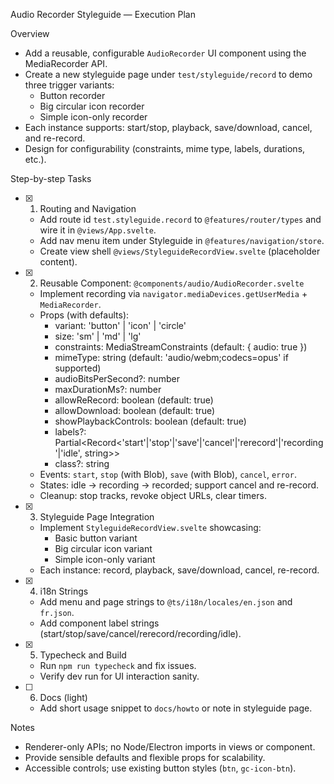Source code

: Audio Recorder Styleguide — Execution Plan

Overview
- Add a reusable, configurable `AudioRecorder` UI component using the MediaRecorder API.
- Create a new styleguide page under `test/styleguide/record` to demo three trigger variants:
  - Button recorder
  - Big circular icon recorder
  - Simple icon-only recorder
- Each instance supports: start/stop, playback, save/download, cancel, and re-record.
- Design for configurability (constraints, mime type, labels, durations, etc.).

Step-by-step Tasks
- [x] 1) Routing and Navigation
  - Add route id `test.styleguide.record` to `@features/router/types` and wire it in `@views/App.svelte`.
  - Add nav menu item under Styleguide in `@features/navigation/store`.
  - Create view shell `@views/StyleguideRecordView.svelte` (placeholder content).

- [x] 2) Reusable Component: `@components/audio/AudioRecorder.svelte`
  - Implement recording via `navigator.mediaDevices.getUserMedia` + `MediaRecorder`.
  - Props (with defaults):
    - variant: 'button' | 'icon' | 'circle'
    - size: 'sm' | 'md' | 'lg'
    - constraints: MediaStreamConstraints (default: { audio: true })
    - mimeType: string (default: 'audio/webm;codecs=opus' if supported)
    - audioBitsPerSecond?: number
    - maxDurationMs?: number
    - allowReRecord: boolean (default: true)
    - allowDownload: boolean (default: true)
    - showPlaybackControls: boolean (default: true)
    - labels?: Partial<Record<'start'|'stop'|'save'|'cancel'|'rerecord'|'recording'|'idle', string>>
    - class?: string
  - Events: `start`, `stop` (with Blob), `save` (with Blob), `cancel`, `error`.
  - States: idle → recording → recorded; support cancel and re-record.
  - Cleanup: stop tracks, revoke object URLs, clear timers.

- [x] 3) Styleguide Page Integration
  - Implement `StyleguideRecordView.svelte` showcasing:
    - Basic button variant
    - Big circular icon variant
    - Simple icon-only variant
  - Each instance: record, playback, save/download, cancel, re-record.

- [x] 4) i18n Strings
  - Add menu and page strings to `@ts/i18n/locales/en.json` and `fr.json`.
  - Add component label strings (start/stop/save/cancel/rerecord/recording/idle).

- [x] 5) Typecheck and Build
  - Run `npm run typecheck` and fix issues.
  - Verify dev run for UI interaction sanity.

- [ ] 6) Docs (light)
  - Add short usage snippet to `docs/howto` or note in styleguide page.

Notes
- Renderer-only APIs; no Node/Electron imports in views or component.
- Provide sensible defaults and flexible props for scalability.
- Accessible controls; use existing button styles (`btn`, `gc-icon-btn`).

§ ABOUT THIS EXERCISE
Starting from the line that contains "- maxDurationMs?: number", transcribe each line to the end of the records above. Please add nothing.

§ ANSWER BELOW
    - maxDurationMs?: number
    - allowReRecord: boolean (default: true)
    - allowDownload: boolean (default: true)
    - showPlaybackControls: boolean (default: true)
    - labels?: Partial<Record<'start'|'stop'|'save'|'cancel'|'rerecord'|'recording'|'idle', string>>
    - class?: string
  - Events: `start`, `stop` (with Blob), `save` (with Blob), `cancel`, `error`.
  - States: idle → recording → recorded; support cancel and re-record.
  - Cleanup: stop tracks, revoke object URLs, clear timers.

- [x] 3) Styleguide Page Integration
  - Implement `StyleguideRecordView.svelte` showcasing:
    - Basic button variant
    - Big circular icon variant
    - Simple icon-only variant
  - Each instance: record, playback, save/download, cancel, re-record.

- [x] 4) i18n Strings
  - Add menu and page strings to `@ts/i18n/locales/en.json` and `fr.json`.
  - Add component label strings (start/stop/save/cancel/rerecord/recording/idle).

- [x] 5) Typecheck and Build
  - Run `npm run typecheck` and fix issues.
  - Verify dev run for UI interaction sanity.

- [ ] 6) Docs (light)
  - Add short usage snippet to `docs/howto` or note in styleguide page.

Notes
- Renderer-only APIs; no Node/Electron imports in views or component.
- Provide sensible defaults and flexible props for scalability.
- Accessible controls; use existing button styles (`btn`, `gc-icon-btn`).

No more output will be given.